Demeure l’objection de la sensibilité du Titan. Jusqu’à maintenant, tous les super-vilains étaient des célibataires aussi endurcis que leurs cœurs, sans compagnon autre que complice, ni progénitude autre que dégénérée. Or, loin d’être un monstre froid, œuvrant pour sa prétendue justice sans rien connaître ni éprouver de la chaleur des relations humaines, Thanos joindrait la passion pour l’équilibre à la compassion pour cette petite fille perdue. Aux larmes de Gomora épouvantée par la guerre, répondraient celles de Thanos la sacrifiant à contrecœur. Mais, ne nous trompons pas. L’attention hypersélective pour une enfant en détresse cherche à ratifier la carence totale d’empathie à l’égard des myriades de myriades de personnes innocentes génocidées. L’histoire nous l’enseigne. Les abominations appelées Hitler ou Staline, pour nous arrêter à eux seuls, ont elles aussi exercé une activité de fidèle et touchante compassion à l’égard d’une personne (le médecin juif qui avait sauvé sa mère pour le Führer, une vieille femme pour le « petit père des peuples »), tout en envoyant des millions d’autres à la mort la plus dégradante. La psychologie précise l’enseignement : un esprit humain ne survit au mal qu’il commet qu’en le refoulant, en l’autojustifiant et en s’apparaissant à ses propres yeux comme un être bon. Le mécanisme a un nom : le clivage. Il a un coût, exorbitant : la tranquillité du seul ego (je ne parle pas de son moi ou de son âme auquel il n’accède presque jamais) se paie de la guerre contre tous.

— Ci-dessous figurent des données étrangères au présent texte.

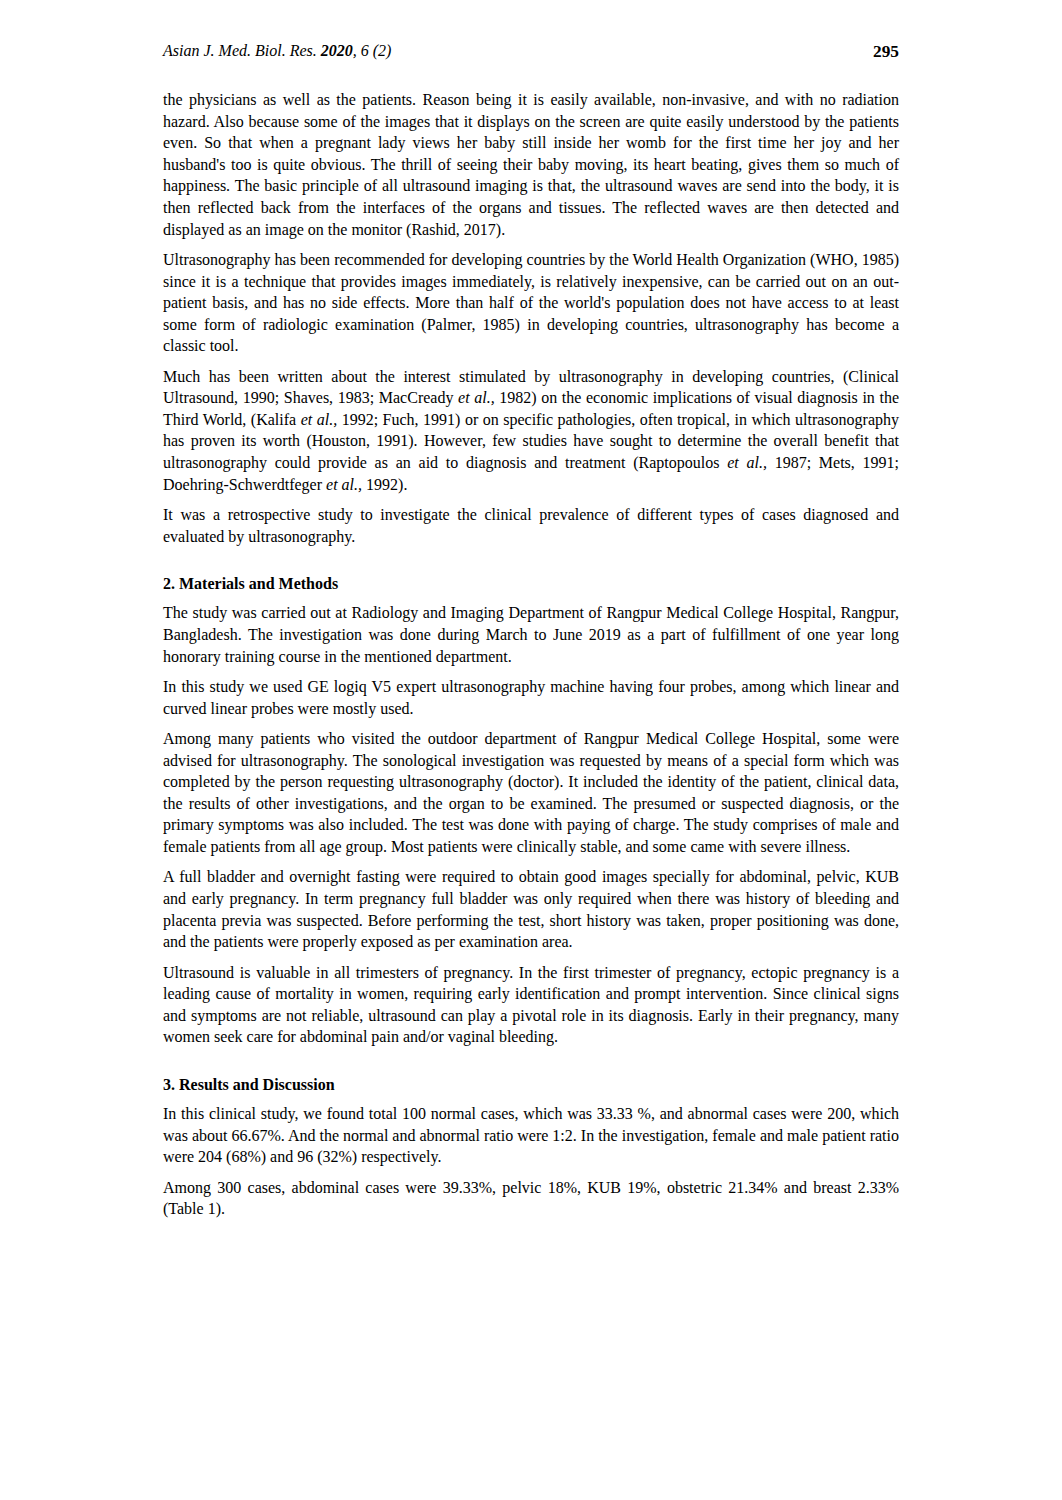Asian J. Med. Biol. Res. 2020, 6 (2)
295
the physicians as well as the patients. Reason being it is easily available, non-invasive, and with no radiation hazard. Also because some of the images that it displays on the screen are quite easily understood by the patients even. So that when a pregnant lady views her baby still inside her womb for the first time her joy and her husband's too is quite obvious. The thrill of seeing their baby moving, its heart beating, gives them so much of happiness. The basic principle of all ultrasound imaging is that, the ultrasound waves are send into the body, it is then reflected back from the interfaces of the organs and tissues. The reflected waves are then detected and displayed as an image on the monitor (Rashid, 2017).
Ultrasonography has been recommended for developing countries by the World Health Organization (WHO, 1985) since it is a technique that provides images immediately, is relatively inexpensive, can be carried out on an out-patient basis, and has no side effects. More than half of the world's population does not have access to at least some form of radiologic examination (Palmer, 1985) in developing countries, ultrasonography has become a classic tool.
Much has been written about the interest stimulated by ultrasonography in developing countries, (Clinical Ultrasound, 1990; Shaves, 1983; MacCready et al., 1982) on the economic implications of visual diagnosis in the Third World, (Kalifa et al., 1992; Fuch, 1991) or on specific pathologies, often tropical, in which ultrasonography has proven its worth (Houston, 1991). However, few studies have sought to determine the overall benefit that ultrasonography could provide as an aid to diagnosis and treatment (Raptopoulos et al., 1987; Mets, 1991; Doehring-Schwerdtfeger et al., 1992).
It was a retrospective study to investigate the clinical prevalence of different types of cases diagnosed and evaluated by ultrasonography.
2. Materials and Methods
The study was carried out at Radiology and Imaging Department of Rangpur Medical College Hospital, Rangpur, Bangladesh. The investigation was done during March to June 2019 as a part of fulfillment of one year long honorary training course in the mentioned department.
In this study we used GE logiq V5 expert ultrasonography machine having four probes, among which linear and curved linear probes were mostly used.
Among many patients who visited the outdoor department of Rangpur Medical College Hospital, some were advised for ultrasonography. The sonological investigation was requested by means of a special form which was completed by the person requesting ultrasonography (doctor). It included the identity of the patient, clinical data, the results of other investigations, and the organ to be examined. The presumed or suspected diagnosis, or the primary symptoms was also included. The test was done with paying of charge. The study comprises of male and female patients from all age group. Most patients were clinically stable, and some came with severe illness.
A full bladder and overnight fasting were required to obtain good images specially for abdominal, pelvic, KUB and early pregnancy. In term pregnancy full bladder was only required when there was history of bleeding and placenta previa was suspected. Before performing the test, short history was taken, proper positioning was done, and the patients were properly exposed as per examination area.
Ultrasound is valuable in all trimesters of pregnancy. In the first trimester of pregnancy, ectopic pregnancy is a leading cause of mortality in women, requiring early identification and prompt intervention. Since clinical signs and symptoms are not reliable, ultrasound can play a pivotal role in its diagnosis. Early in their pregnancy, many women seek care for abdominal pain and/or vaginal bleeding.
3. Results and Discussion
In this clinical study, we found total 100 normal cases, which was 33.33 %, and abnormal cases were 200, which was about 66.67%. And the normal and abnormal ratio were 1:2. In the investigation, female and male patient ratio were 204 (68%) and 96 (32%) respectively.
Among 300 cases, abdominal cases were 39.33%, pelvic 18%, KUB 19%, obstetric 21.34% and breast 2.33% (Table 1).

On opposera que la fascination pour la justice dope sa colère, mais le prémunit contre la haine et le mépris. Ce héros cornélien autant que racinien exprime dans des paroles d’une gravité impressionnante, et imprime sur des traits d’une sincérite troublante les dilemmes qui déchirent son cœur.

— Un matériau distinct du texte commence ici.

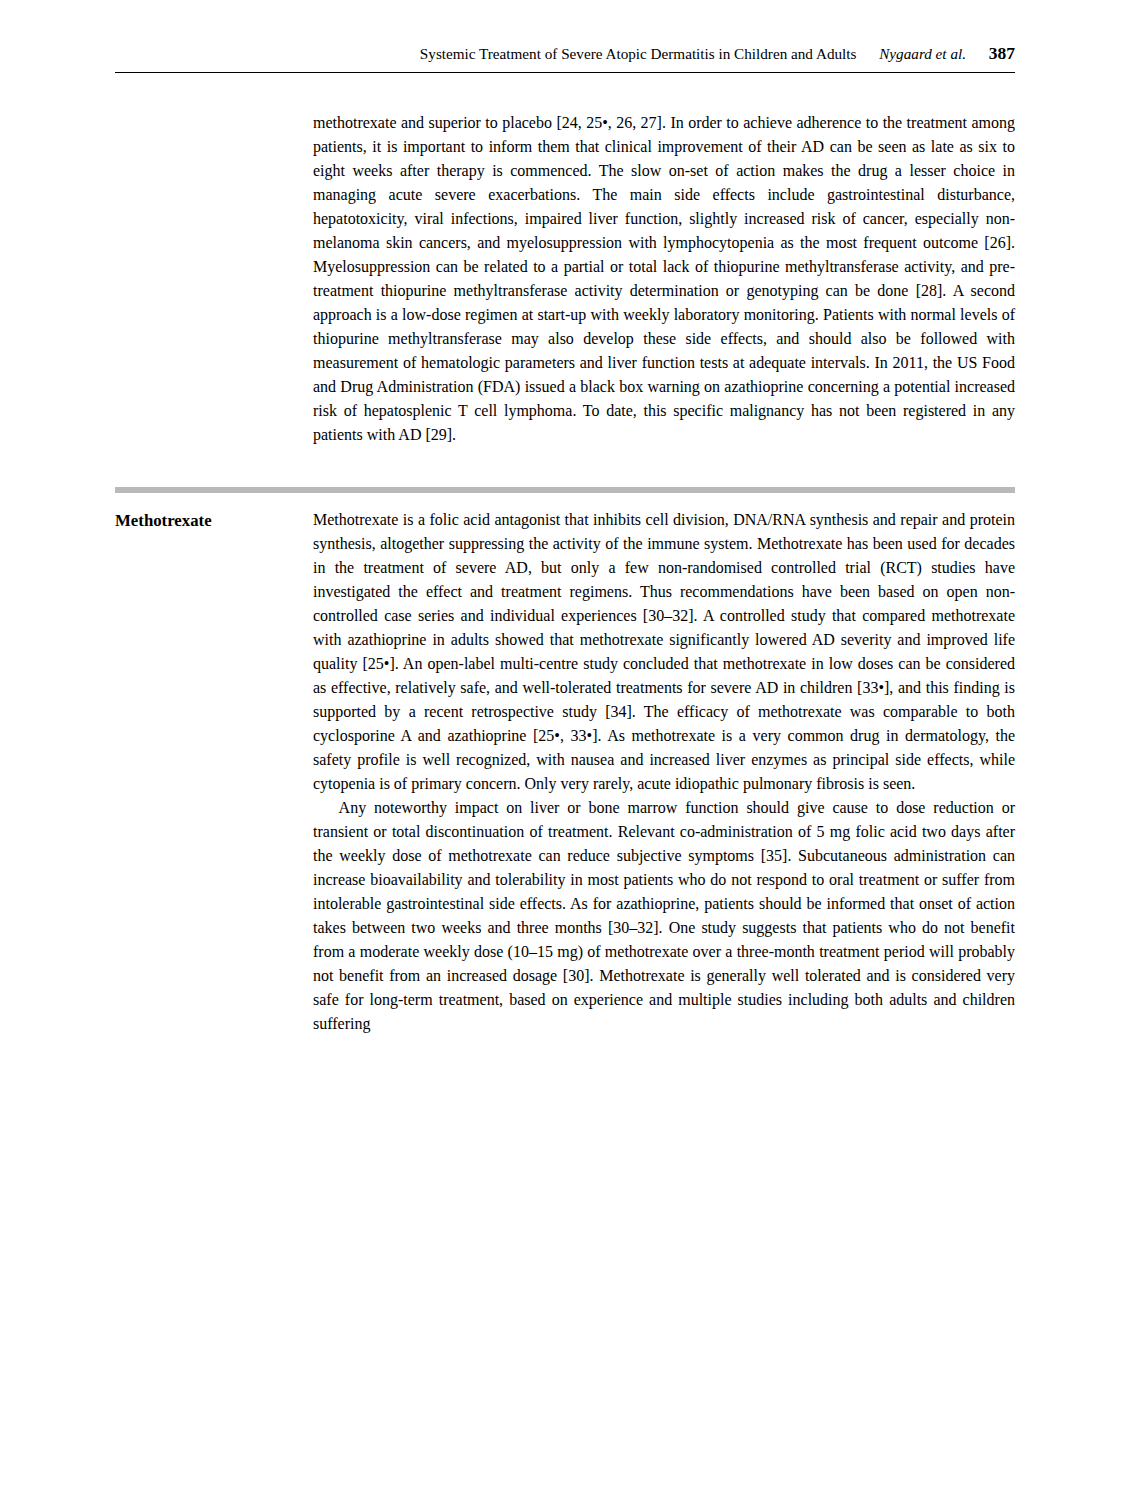Systemic Treatment of Severe Atopic Dermatitis in Children and Adults Nygaard et al. 387
methotrexate and superior to placebo [24, 25•, 26, 27]. In order to achieve adherence to the treatment among patients, it is important to inform them that clinical improvement of their AD can be seen as late as six to eight weeks after therapy is commenced. The slow on-set of action makes the drug a lesser choice in managing acute severe exacerbations. The main side effects include gastrointestinal disturbance, hepatotoxicity, viral infections, impaired liver function, slightly increased risk of cancer, especially non-melanoma skin cancers, and myelosuppression with lymphocytopenia as the most frequent outcome [26]. Myelosuppression can be related to a partial or total lack of thiopurine methyltransferase activity, and pre-treatment thiopurine methyltransferase activity determination or genotyping can be done [28]. A second approach is a low-dose regimen at start-up with weekly laboratory monitoring. Patients with normal levels of thiopurine methyltransferase may also develop these side effects, and should also be followed with measurement of hematologic parameters and liver function tests at adequate intervals. In 2011, the US Food and Drug Administration (FDA) issued a black box warning on azathioprine concerning a potential increased risk of hepatosplenic T cell lymphoma. To date, this specific malignancy has not been registered in any patients with AD [29].
Methotrexate
Methotrexate is a folic acid antagonist that inhibits cell division, DNA/RNA synthesis and repair and protein synthesis, altogether suppressing the activity of the immune system. Methotrexate has been used for decades in the treatment of severe AD, but only a few non-randomised controlled trial (RCT) studies have investigated the effect and treatment regimens. Thus recommendations have been based on open non-controlled case series and individual experiences [30–32]. A controlled study that compared methotrexate with azathioprine in adults showed that methotrexate significantly lowered AD severity and improved life quality [25•]. An open-label multi-centre study concluded that methotrexate in low doses can be considered as effective, relatively safe, and well-tolerated treatments for severe AD in children [33•], and this finding is supported by a recent retrospective study [34]. The efficacy of methotrexate was comparable to both cyclosporine A and azathioprine [25•, 33•]. As methotrexate is a very common drug in dermatology, the safety profile is well recognized, with nausea and increased liver enzymes as principal side effects, while cytopenia is of primary concern. Only very rarely, acute idiopathic pulmonary fibrosis is seen.
Any noteworthy impact on liver or bone marrow function should give cause to dose reduction or transient or total discontinuation of treatment. Relevant co-administration of 5 mg folic acid two days after the weekly dose of methotrexate can reduce subjective symptoms [35]. Subcutaneous administration can increase bioavailability and tolerability in most patients who do not respond to oral treatment or suffer from intolerable gastrointestinal side effects. As for azathioprine, patients should be informed that onset of action takes between two weeks and three months [30–32]. One study suggests that patients who do not benefit from a moderate weekly dose (10–15 mg) of methotrexate over a three-month treatment period will probably not benefit from an increased dosage [30]. Methotrexate is generally well tolerated and is considered very safe for long-term treatment, based on experience and multiple studies including both adults and children suffering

Mais que sait-on des motivations secrètes du Titan ? La jouissance manifeste qu’il éprouve à enrichir son Gant d’Infinité des six Pierres révèle que, derrière la poursuite de l’égal se dissimule une passion de l’ego. Le désir sagement borné par sa logique comptable (« Je ne vous en veux pas », dit Thanos aux super-héros qu’il fait mourir) masque l’infinie recherche de son pouvoir et la non moins infinie dévoration de l’autre.

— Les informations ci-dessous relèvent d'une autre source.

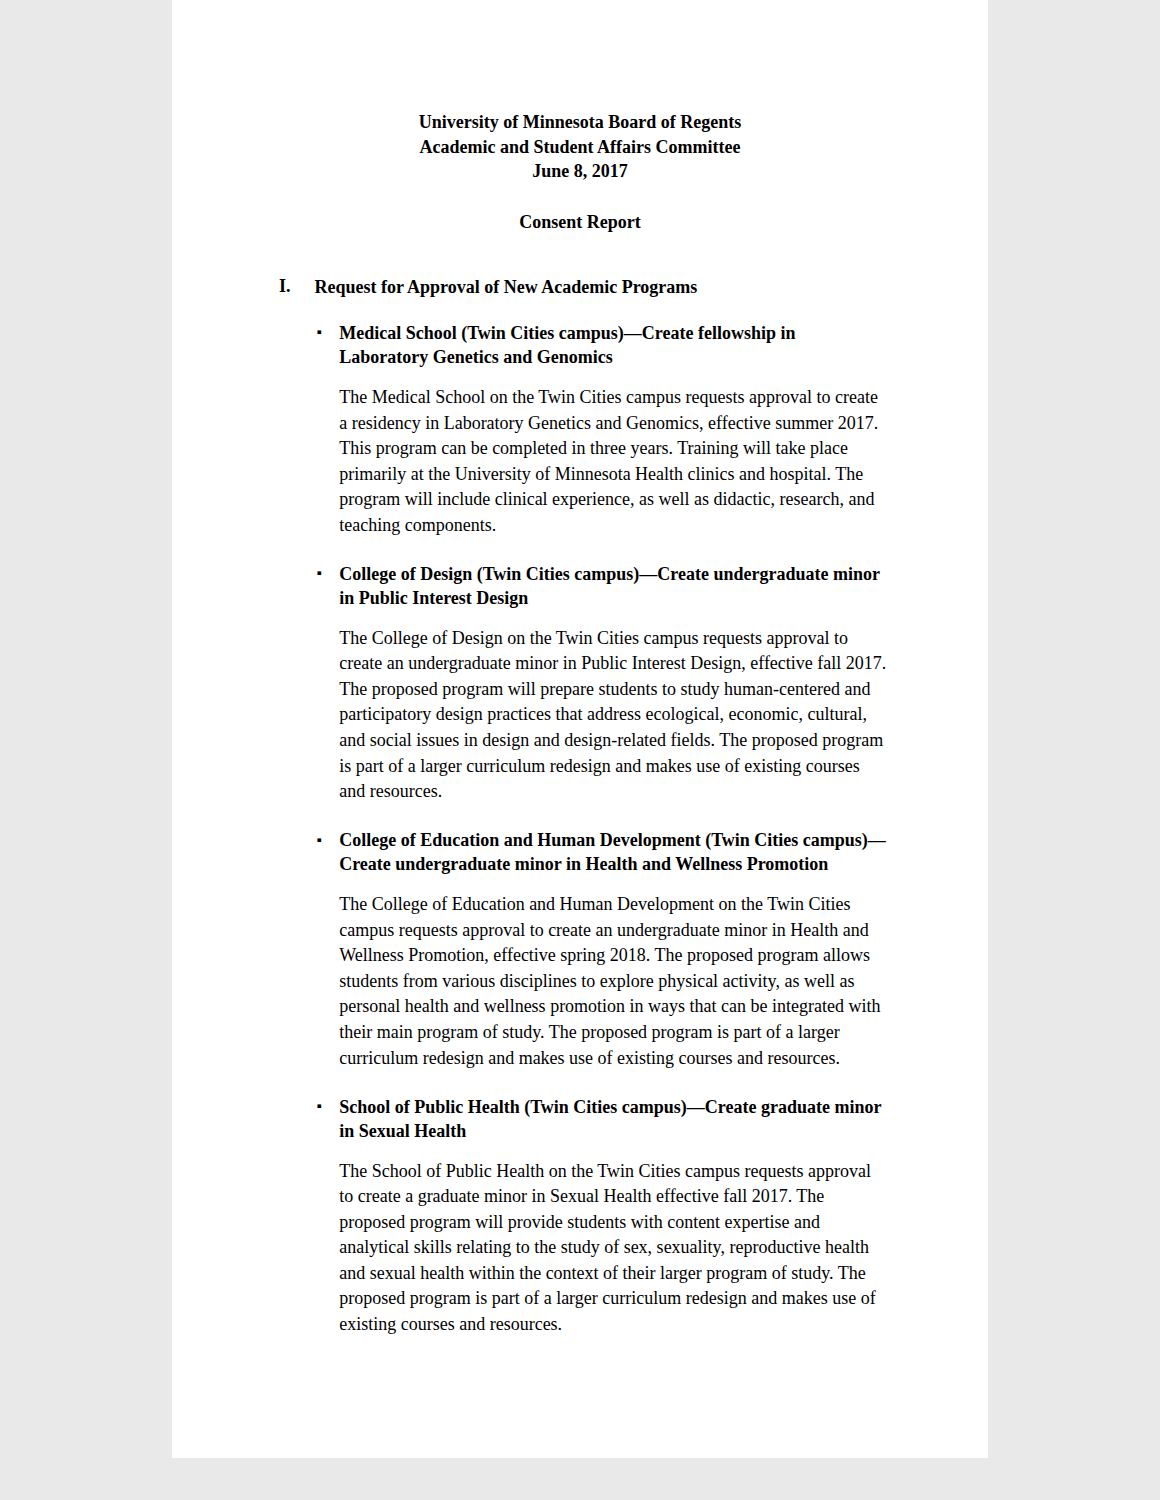University of Minnesota Board of Regents Academic and Student Affairs Committee June 8, 2017
Consent Report
I.
Request for Approval of New Academic Programs
Medical School (Twin Cities campus)—Create fellowship in Laboratory Genetics and Genomics
The Medical School on the Twin Cities campus requests approval to create a residency in Laboratory Genetics and Genomics, effective summer 2017. This program can be completed in three years. Training will take place primarily at the University of Minnesota Health clinics and hospital. The program will include clinical experience, as well as didactic, research, and teaching components.
College of Design (Twin Cities campus)—Create undergraduate minor in Public Interest Design
The College of Design on the Twin Cities campus requests approval to create an undergraduate minor in Public Interest Design, effective fall 2017. The proposed program will prepare students to study human-centered and participatory design practices that address ecological, economic, cultural, and social issues in design and design-related fields. The proposed program is part of a larger curriculum redesign and makes use of existing courses and resources.
College of Education and Human Development (Twin Cities campus)—Create undergraduate minor in Health and Wellness Promotion
The College of Education and Human Development on the Twin Cities campus requests approval to create an undergraduate minor in Health and Wellness Promotion, effective spring 2018. The proposed program allows students from various disciplines to explore physical activity, as well as personal health and wellness promotion in ways that can be integrated with their main program of study. The proposed program is part of a larger curriculum redesign and makes use of existing courses and resources.
School of Public Health (Twin Cities campus)—Create graduate minor in Sexual Health
The School of Public Health on the Twin Cities campus requests approval to create a graduate minor in Sexual Health effective fall 2017. The proposed program will provide students with content expertise and analytical skills relating to the study of sex, sexuality, reproductive health and sexual health within the context of their larger program of study. The proposed program is part of a larger curriculum redesign and makes use of existing courses and resources.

- L’on pourrait enfin faire valoir que, du moins, ce démon déguisé en Hamlet écolo possède une vision de l’avenir au service du bien galactique, alors que les super-héros demeurent divisés par leur histoire passée (avec cohérence, Captain America et Ironman, encore brouillés, ne se rencontrent pas) et encombrés par leurs tension présente (la double stratégie de Quill et Thor se traduit par une séparation coûteuse des équipes et une dispersion périlleuse des énergies).
Nous avons nommé en passant la problématique qui est au cœur des super-héros : le sacrifice.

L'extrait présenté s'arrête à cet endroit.